The ASTI's Laois understands that parents will be 'frustrated' by the looming industrial action that will close schools,  possibly, indefinitely after the mid-term break but he says teachers will not work for nothing.

Mr Eamon Dennehy, a teacher in Heywood College, near Abbeyleix also hit out at the Government for being willing to pay 'far more' to temporary teachers to keep schools open during the strike than it wants to pay to teachers to do it full time.

Association of Secondary School Teachers in Ireland will not be at work next Monday, November 7 but if their dispute over supervision and substitution payments is not settled by then there will be no pupils in classrooms.
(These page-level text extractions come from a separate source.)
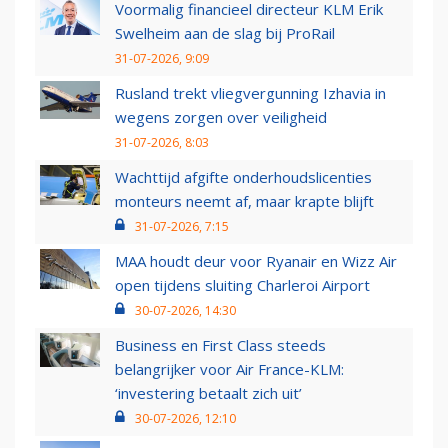
Voormalig financieel directeur KLM Erik
Swelheim aan de slag bij ProRail
31-07-2026, 9:09
Rusland trekt vliegvergunning Izhavia in
wegens zorgen over veiligheid
31-07-2026, 8:03
Wachttijd afgifte onderhoudslicenties
monteurs neemt af, maar krapte blijft
31-07-2026, 7:15
MAA houdt deur voor Ryanair en Wizz Air
open tijdens sluiting Charleroi Airport
30-07-2026, 14:30
Business en First Class steeds
belangrijker voor Air France-KLM:
‘investering betaalt zich uit’
30-07-2026, 12:10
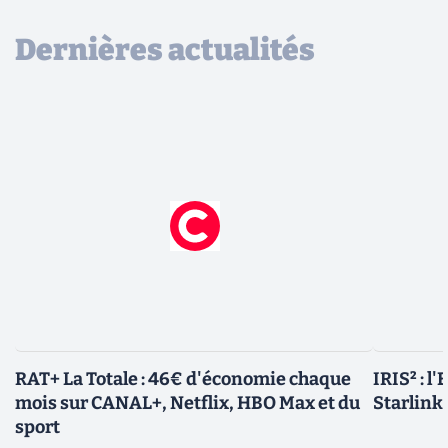
Dernières actualités
RAT+ La Totale : 46€ d'économie chaque
IRIS² : l
mois sur CANAL+, Netflix, HBO Max et du
Starlink,
sport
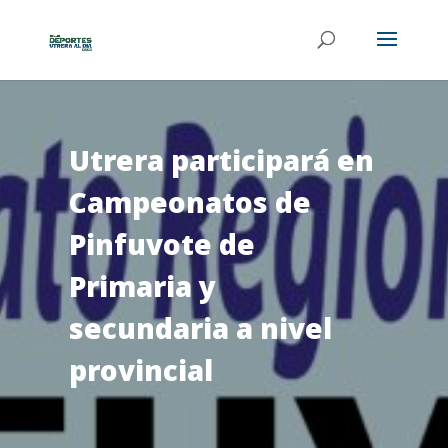
Utrera participará en
Campeonatos de
Pinfuvote de
Primaria y
secundaria a nivel
provincial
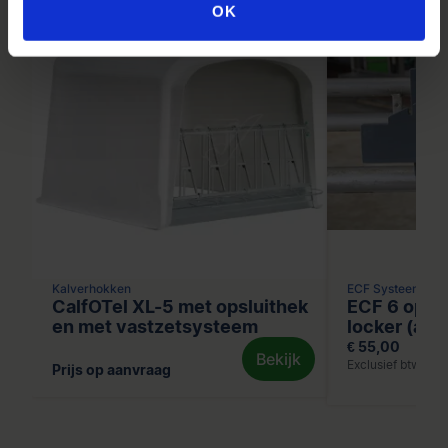
OK
Kalverhokken
ECF Systeem
CalfOTel XL-5 met opsluithek
ECF 6 oph
en met vastzetsysteem
locker (ada
€ 55,00
Bekijk
Exclusief btw
Prijs op aanvraag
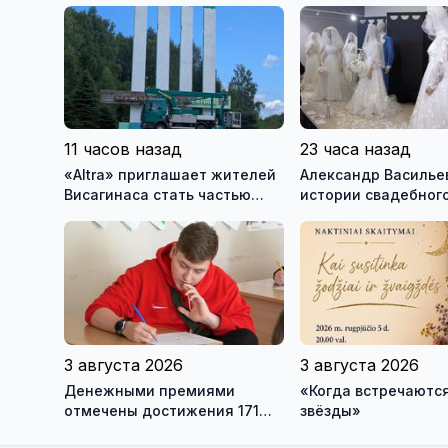
11 часов назад
23 часа назад
«Altra» приглашает жителей
Александр Васильев
Висагинаса стать частью
истории свадебного
истории обновлённой стелы
о перспективах Му
истории моды (вид
3 августа 2026
3 августа 2026
Денежными премиями
«Когда встречаются
отмечены достижения 171
звёзды»
висагинского школьника и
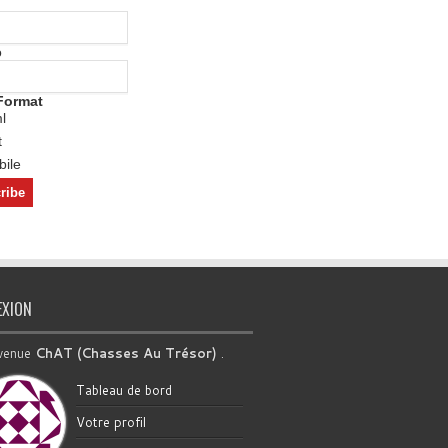
o
Format
l
t
ile
EXION
venue
ChAT (Chasses Au Trésor)
.
Tableau de bord
Votre profil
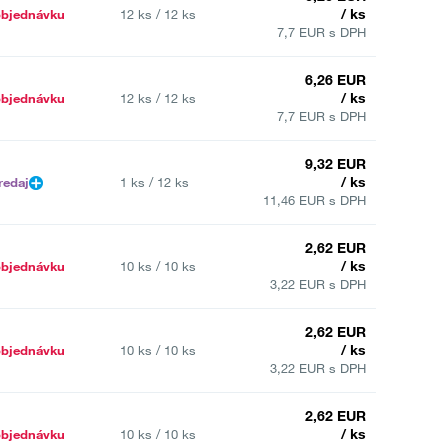
/ ks
objednávku
12 ks / 12 ks
7,7 EUR s DPH
6,26 EUR
/ ks
objednávku
12 ks / 12 ks
7,7 EUR s DPH
9,32 EUR
/ ks
redaj
1 ks / 12 ks
11,46 EUR s DPH
2,62 EUR
/ ks
objednávku
10 ks / 10 ks
3,22 EUR s DPH
2,62 EUR
/ ks
objednávku
10 ks / 10 ks
3,22 EUR s DPH
2,62 EUR
/ ks
objednávku
10 ks / 10 ks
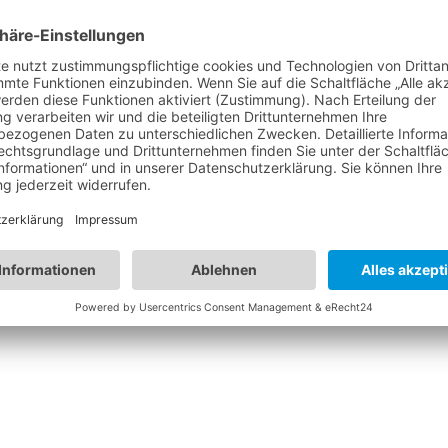
ach Malaga mit dem Auto. Was wir auf unserer Tour so alles erl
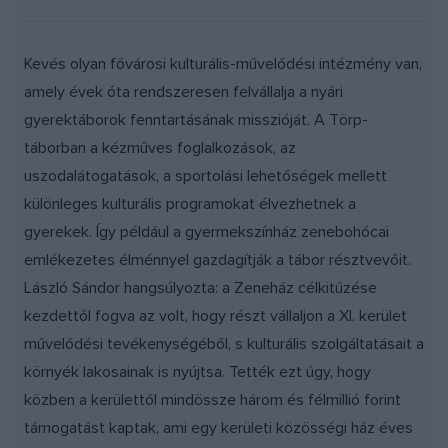
Kevés olyan fővárosi kulturális-művelődési intézmény van,
amely évek óta rendszeresen felvállalja a nyári
gyerektáborok fenntartásának misszióját. A Törp-
táborban a kézműves foglalkozások, az
uszodalátogatások, a sportolási lehetőségek mellett
különleges kulturális programokat élvezhetnek a
gyerekek. Így például a gyermekszínház zenebohócai
emlékezetes élménnyel gazdagítják a tábor résztvevőit.
László Sándor hangsúlyozta: a Zeneház célkitűzése
kezdettől fogva az volt, hogy részt vállaljon a XI. kerület
művelődési tevékenységéből, s kulturális szolgáltatásait a
környék lakosainak is nyújtsa. Tették ezt úgy, hogy
közben a kerülettől mindössze három és félmillió forint
támogatást kaptak, ami egy kerületi közösségi ház éves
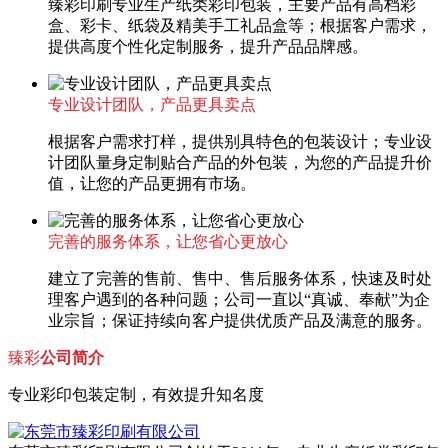
臻彩印刷专业生产纸类彩印包装，主要产品有高档彩
盒、彩卡、纸袋及精美手工礼品盒等；根据客户需求，
提供高度个性化定制服务，提升产品品牌感。
专业设计团队，产品更具卖点
根据客户需求打样，提供别具特色的包装设计；专业设
计团队量身定制贴合产品的外包装，为您的产品提升价
值，让您的产品更拥有市场。
完善的服务体系，让您省心更放心
建立了完善的售前、售中、售后服务体系，快速及时处
理客户遇到的各种问题；公司一直以“真诚、奉献”为企
业宗旨；保证持续向客户提供优质产品及满意的服务。
臻彩
公司简介
专业彩印包装定制，有效提升知名度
Schools in Portlaoise, St Mary's CBS and Scoil Chríost Rí, have already written to pupils saying they will not open but it is understood that others will or have followed suit. One school, Mountrath Community School, advertised independently for supervisors, but it is not clear if they recruited. Other schools that closed as a result of the one day strike in October were: Mountmellick Community School, Heywood College, Coláiste Íosagáin Portarlington, Knockbeg College.

The schools cannot operate if teachers withdraw from supervision and substitution for which they claim they are not being properly paid.

ASTI representative Mr Eamon Dennehy said he was not sure what the various schools plan to do but he does not expect them to open.

"There are supposed to be talks but nothing has been done so far to stop it...Staff will show up for work at schools that have been closed by the various boards of managements," he said.

He said teachers were not being paid for supervision and this was directed by the Department of Education. 

"It is a dispute and a trade union cannot tell its members to work for nothing," he said. He added that the Government is willing to pay "far more" to temporary supervisors in schools during the dispute than it will pay to teachers.

Mr Dennehy is a parent himself and could "absolutely see" that parents would be frustrated.

"We have to think about our students and be advocates for them but we also have to think about the future of our profession. There is all sorts of attacks on the profession," he said.

Apart from the impact of lack of supervision on Monday, schools will close on Tuesday, November 8 when pickets will be mounted at schools as part of a day of strike action.